Steve McKenna discovers the dark side of the City of Light as a frighteningly good attraction opens its doors in Paris.
Strolling down the delightfully named but rather shabby rue de Paradis, I see an old wench sweeping the pavement and making ghastly, ghoulish faces and noises at passers-by.
I'm a bag of nerves when a model crocodile pops out ...
On closer inspection, she's not very old at all. The masses of make-up on her face, including a congealed blood-like liquid smeared around her eyes and cheeks, obscure the fact that she's probably only in her 20s.
Le Manoir de Paris.
As she shakes her broomstick and generally conveys the impression of being barking mad, a tall, gangly man in a suit and cravat, similarly caked in make-up, stumbles out of an archway. He comes within millimetres of my face and croaks a sound like one of the orcs from The Lord of the Rings - prompting me to recoil and my companion, Diana, to clutch my arm.
You don't expect to encounter such unsophisticated behaviour in Paris. But Le Manoir de Paris is unlike anything else in the French capital.

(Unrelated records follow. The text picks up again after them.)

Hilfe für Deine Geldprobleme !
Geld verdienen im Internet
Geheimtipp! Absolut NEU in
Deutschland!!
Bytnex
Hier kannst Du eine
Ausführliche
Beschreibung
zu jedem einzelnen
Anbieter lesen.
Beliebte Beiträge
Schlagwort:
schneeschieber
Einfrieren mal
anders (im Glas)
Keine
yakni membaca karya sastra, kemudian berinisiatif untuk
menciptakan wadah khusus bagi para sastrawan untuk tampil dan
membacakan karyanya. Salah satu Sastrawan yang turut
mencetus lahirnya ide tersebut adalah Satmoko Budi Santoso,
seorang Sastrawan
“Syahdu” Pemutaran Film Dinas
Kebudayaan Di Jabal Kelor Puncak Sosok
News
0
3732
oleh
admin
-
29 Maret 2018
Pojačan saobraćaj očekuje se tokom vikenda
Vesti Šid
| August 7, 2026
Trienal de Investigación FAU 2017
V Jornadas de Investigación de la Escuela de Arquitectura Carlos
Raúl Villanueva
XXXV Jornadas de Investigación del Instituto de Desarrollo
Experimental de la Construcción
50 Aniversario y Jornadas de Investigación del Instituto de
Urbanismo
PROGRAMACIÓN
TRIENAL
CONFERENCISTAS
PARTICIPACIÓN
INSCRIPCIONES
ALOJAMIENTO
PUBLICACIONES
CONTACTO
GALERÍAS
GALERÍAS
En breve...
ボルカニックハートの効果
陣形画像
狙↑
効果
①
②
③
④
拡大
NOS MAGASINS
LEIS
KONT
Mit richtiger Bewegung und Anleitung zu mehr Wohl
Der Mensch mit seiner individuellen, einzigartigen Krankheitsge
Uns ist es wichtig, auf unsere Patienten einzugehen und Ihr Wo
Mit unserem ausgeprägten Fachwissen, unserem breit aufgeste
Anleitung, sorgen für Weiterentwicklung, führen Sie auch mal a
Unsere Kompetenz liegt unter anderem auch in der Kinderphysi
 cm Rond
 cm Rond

A five-minute walk from Gare de l'Est, this quirky new attraction bills itself as a living museum-cum-interactive theatre, which brings the murky, horror-fuelled history and legends of Paris to life through a series of painstakingly prepared sets, props and actors.
Le Manoir de Paris.
It took 18 months to put together and is directed by Belgian Adil Houti, who spent much of his life in the US, where Halloween and horror stories are deeply ingrained in the national psyche. Inspired by working in a haunted house in Austin, Texas, Houti decided to bring the concept to continental Europe, adding a Parisian twist. "A straightforward American-style haunted house wouldn't work in Paris," he says.
"We had to offer something distinctive and we think this reveals a different side to Paris than the one people normally see. Instead of showcasing the City of Lights, we're doing the City of Frights. We play on people's phobias and want it to be both informative and entertaining."
While you get a taster of the Manoir's macabre madness in rue de Paradis courtesy of the diabolical made-up duo, the main action takes place behind the archway, in an old pottery and ceramics emporium decorated with magnificent tiled mosaics.
The 13 legends are detailed, in French, on the walls of the foyer (and in English in a pamphlet you're given when you buy a ticket). Alongside the more obvious legends - Quasimodo and the Phantom of the Opera - are stories you'll have never heard of, so it's advisable to read through them so you know a little of what to expect, unless you want everything to blur into one, indistinguishable, incomprehensible gore-fest.
"Fresh meat," cries the young woman manning the barrier, as she beckons us into a pitch-black passage. As Diana hides behind me, I creep ahead, with a luminous stick wrung around my neck. This is to indicate that we're an English-speaking group, so the actors won't bombard us solely in French.
Pulses are raised as we enter the first room - mocked up as the cavernous catacombs of Paris. Like all the sets in Manoir de Paris, it's superbly put together and periodically lit with strobe lighting. Before we can truly admire our surroundings, a heavily made-up figure leaps out in front of us, ranting in heavily French-tinged English.
He's telling us about Philibert Aspairt, who, in November 1793, entered the quarries below the convent of Paris's Val-de-Grace, never to return. Eleven years later, his decomposed body was discovered in the tunnels under the street of l'Abbe de L'Epee. His skeleton was identifiable only by the set of keys on his belt. Moving further into the catacombs, we spot a skeleton, which begins to shake as we pass. Cue screams from our group.
Fairly calm in the first room, I'm a bag of nerves when a model crocodile pops out in front of us in the next. In March 1984, city workers in the sewers under the Pont Neuf, a bridge that spans the River Seine, discovered a Nile crocodile. The beast - believed to have been an escaped pet - had been surviving on rats and rubbish.
And so it goes on. The last room unlocks the legend of the Count of le Manoir de Paris, a rich, eccentric character who supposedly held lavish parties at 18 rue de Paradis - where we stand today.
One day he was suddenly overcome with fever. Sores broke out across his body and doctors diagnosed him with the plague. Once courted by all of Paris, the count was transformed into a hideous monster, abandoned and left to his fate.
His ghostly form chases us towards the exit, and we're back in the foyer, where the fearsome twosome are terrorising the next batch of guests amid a now familiar medley of orc sounds, giggles, yelps and screams.
The writer was a guest of Le Manoir de Paris.
Suitable for people aged over 10; pregnant women and people with weak hearts or epilepsy are advised not to go. Le Manoir de Paris, at 18 rue de Paradis, is open Fridays, 6-10pm, and Saturdays and Sundays, 3-7pm — with extended hours for Halloween. Entrance costs €20 ($25) for adults, €15 for children (aged up to 15). lemanoirdeparis.com.